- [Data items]
□ □ □ □

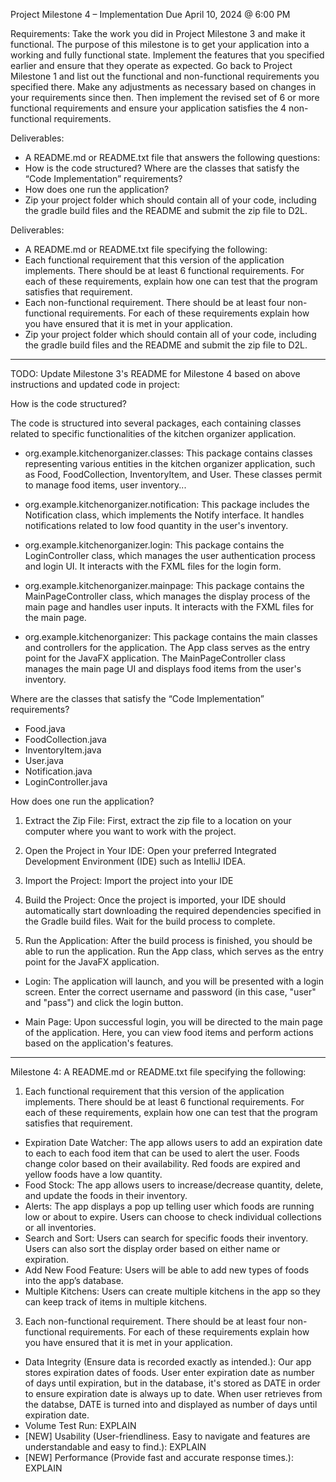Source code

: Project Milestone 4 – Implementation
Due April 10, 2024 @ 6:00 PM

Requirements:
Take the work you did in Project Milestone 3 and make it functional. The purpose of this milestone is to
get your application into a working and fully functional state. Implement the features that you specified
earlier and ensure that they operate as expected. Go back to Project Milestone 1 and list out the
functional and non-functional requirements you specified there. Make any adjustments as necessary
based on changes in your requirements since then. Then implement the revised set of 6 or more
functional requirements and ensure your application satisfies the 4 non-functional requirements.

Deliverables:
- A README.md or README.txt file that answers the following questions:
- How is the code structured? Where are the classes that satisfy the “Code Implementation” requirements?
- How does one run the application?
- Zip your project folder which should contain all of your code, including the gradle build files and the README and submit the zip file to D2L.

Deliverables:
- A README.md or README.txt file specifying the following:
- Each functional requirement that this version of the application implements. There should be at least 6 functional requirements. For each of these requirements, explain how one can test that the program satisfies that requirement.
- Each non-functional requirement. There should be at least four non-functional requirements. For each of these requirements explain how you have ensured that it is met in your application.
- Zip your project folder which should contain all of your code, including the gradle build files and the README and submit the zip file to D2L.

*****************************************************************************************************
TODO: Update Milestone 3's README for Milestone 4 based on above instructions and updated code in project:

How is the code structured? 

The code is structured into several packages, each containing classes related to specific
functionalities of the kitchen organizer application.

- org.example.kitchenorganizer.classes: This package contains classes representing various entities
in the kitchen organizer application, such as Food, FoodCollection, InventoryItem, and User.
These classes permit to manage food items, user inventory...

- org.example.kitchenorganizer.notification: This package includes the Notification class,
which implements the Notify interface. It handles notifications related to low food quantity in the user's inventory.

- org.example.kitchenorganizer.login: This package contains the LoginController class, which manages the user
authentication process and login UI. It interacts with the FXML files for the login form.

- org.example.kitchenorganizer.mainpage: This package contains the MainPageController class, which manages the display process of the main page and handles user inputs. It interacts with the FXML files for the main page.

- org.example.kitchenorganizer: This package contains the main classes and controllers for the application.
The App class serves as the entry point for the JavaFX application. The MainPageController class manages the main page UI
and displays food items from the user's inventory.


Where are the classes that satisfy the “Code Implementation” requirements?

- Food.java
- FoodCollection.java
- InventoryItem.java
- User.java
- Notification.java
- LoginController.java


How does one run the application?

1. Extract the Zip File: First, extract the zip file to a location on your computer where you want to work with the project.

2. Open the Project in Your IDE: Open your preferred Integrated Development Environment (IDE) such as IntelliJ IDEA.

3. Import the Project: Import the project into your IDE

4. Build the Project: Once the project is imported, your IDE should automatically start downloading the required
dependencies specified in the Gradle build files. Wait for the build process to complete.

5. Run the Application: After the build process is finished, you should be able to run the application.
Run the App class, which serves as the entry point for the JavaFX application.

- Login: The application will launch, and you will be presented with a login screen.
Enter the correct username and password (in this case, "user" and "pass") and click the login button.

- Main Page: Upon successful login, you will be directed to the main page of the application.
Here, you can view food items and perform actions based on the application's features.

*****************************************************************************************************
Milestone 4: A README.md or README.txt file specifying the following:

1. Each functional requirement that this version of the application implements. There
should be at least 6 functional requirements. For each of these requirements, explain
how one can test that the program satisfies that requirement.

- Expiration Date Watcher: The app allows users to add an expiration
date to each to each food item that can be used to alert the user.
Foods change color based on their availability. Red foods are expired and yellow
foods have a low quantity.
- Food Stock: The app allows users to increase/decrease quantity, delete, and update
the foods in their inventory.
- Alerts: The app displays a pop up telling user which foods are running low
or about to expire. Users can choose to check individual collections or all inventories.
- Search and Sort: Users can search for specific foods their inventory. Users can also sort
the display order based on either name or expiration.
- Add New Food Feature: Users will be able to add new types of foods into the app’s database.
- Multiple Kitchens: Users can create multiple kitchens in the app so they can keep track
of items in multiple kitchens.

3. Each non-functional requirement. There should be at least four non-functional
requirements. For each of these requirements explain how you have ensured that it is
met in your application.

- Data Integrity (Ensure data is recorded exactly as intended.): Our app stores expiration dates of foods. User enter expiration date as number of days until expiration, but in the database, it's stored as DATE in order to ensure expiration date is always up to date. When user retrieves from the databse, DATE is turned into and displayed as number of days until expiration date.
- Volume Test Run: EXPLAIN
- [NEW] Usability (User-friendliness. Easy to navigate and features are understandable and easy to find.): EXPLAIN
- [NEW] Performance (Provide fast and accurate response times.): EXPLAIN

□ □ □ □

- [What is required]
Reproduce all of the lines above verbatim, omitting the pictures from your output.

- [Result of this exercise]
Source code

: Project Milestone 4 – Implementation
Due April 10, 2024 @ 6:00 PM

Requirements:
Take the work you did in Project Milestone 3 and make it functional. The purpose of this milestone is to
get your application into a working and fully functional state. Implement the features that you specified
earlier and ensure that they operate as expected. Go back to Project Milestone 1 and list out the
functional and non-functional requirements you specified there. Make any adjustments as necessary
based on changes in your requirements since then. Then implement the revised set of 6 or more
functional requirements and ensure your application satisfies the 4 non-functional requirements.

Deliverables:
- A README.md or README.txt file that answers the following questions:
- How is the code structured? Where are the classes that satisfy the “Code Implementation” requirements?
- How does one run the application?
- Zip your project folder which should contain all of your code, including the gradle build files and the README and submit the zip file to D2L.

Deliverables:
- A README.md or README.txt file specifying the following:
- Each functional requirement that this version of the application implements. There should be at least 6 functional requirements. For each of these requirements, explain how one can test that the program satisfies that requirement.
- Each non-functional requirement. There should be at least four non-functional requirements. For each of these requirements explain how you have ensured that it is met in your application.
- Zip your project folder which should contain all of your code, including the gradle build files and the README and submit the zip file to D2L.

*****************************************************************************************************
TODO: Update Milestone 3's README for Milestone 4 based on above instructions and updated code in project:

How is the code structured? 

The code is structured into several packages, each containing classes related to specific
functionalities of the kitchen organizer application.

- org.example.kitchenorganizer.classes: This package contains classes representing various entities
in the kitchen organizer application, such as Food, FoodCollection, InventoryItem, and User.
These classes permit to manage food items, user inventory...

- org.example.kitchenorganizer.notification: This package includes the Notification class,
which implements the Notify interface. It handles notifications related to low food quantity in the user's inventory.

- org.example.kitchenorganizer.login: This package contains the LoginController class, which manages the user
authentication process and login UI. It interacts with the FXML files for the login form.

- org.example.kitchenorganizer.mainpage: This package contains the MainPageController class, which manages the display process of the main page and handles user inputs. It interacts with the FXML files for the main page.

- org.example.kitchenorganizer: This package contains the main classes and controllers for the application.
The App class serves as the entry point for the JavaFX application. The MainPageController class manages the main page UI
and displays food items from the user's inventory.


Where are the classes that satisfy the “Code Implementation” requirements?

- Food.java
- FoodCollection.java
- InventoryItem.java
- User.java
- Notification.java
- LoginController.java


How does one run the application?

1. Extract the Zip File: First, extract the zip file to a location on your computer where you want to work with the project.

2. Open the Project in Your IDE: Open your preferred Integrated Development Environment (IDE) such as IntelliJ IDEA.

3. Import the Project: Import the project into your IDE

4. Build the Project: Once the project is imported, your IDE should automatically start downloading the required
dependencies specified in the Gradle build files. Wait for the build process to complete.

5. Run the Application: After the build process is finished, you should be able to run the application.
Run the App class, which serves as the entry point for the JavaFX application.

- Login: The application will launch, and you will be presented with a login screen.
Enter the correct username and password (in this case, "user" and "pass") and click the login button.

- Main Page: Upon successful login, you will be directed to the main page of the application.
Here, you can view food items and perform actions based on the application's features.

*****************************************************************************************************
Milestone 4: A README.md or README.txt file specifying the following:

1. Each functional requirement that this version of the application implements. There
should be at least 6 functional requirements. For each of these requirements, explain
how one can test that the program satisfies that requirement.

- Expiration Date Watcher: The app allows users to add an expiration
date to each to each food item that can be used to alert the user.
Foods change color based on their availability. Red foods are expired and yellow
foods have a low quantity.
- Food Stock: The app allows users to increase/decrease quantity, delete, and update
the foods in their inventory.
- Alerts: The app displays a pop up telling user which foods are running low
or about to expire. Users can choose to check individual collections or all inventories.
- Search and Sort: Users can search for specific foods their inventory. Users can also sort
the display order based on either name or expiration.
- Add New Food Feature: Users will be able to add new types of foods into the app’s database.
- Multiple Kitchens: Users can create multiple kitchens in the app so they can keep track
of items in multiple kitchens.

3. Each non-functional requirement. There should be at least four non-functional
requirements. For each of these requirements explain how you have ensured that it is
met in your application.

- Data Integrity (Ensure data is recorded exactly as intended.): Our app stores expiration dates of foods. User enter expiration date as number of days until expiration, but in the database, it's stored as DATE in order to ensure expiration date is always up to date. When user retrieves from the databse, DATE is turned into and displayed as number of days until expiration date.
- Volume Test Run: EXPLAIN
- [NEW] Usability (User-friendliness. Easy to navigate and features are understandable and easy to find.): EXPLAIN
- [NEW] Performance (Provide fast and accurate response times.): EXPLAIN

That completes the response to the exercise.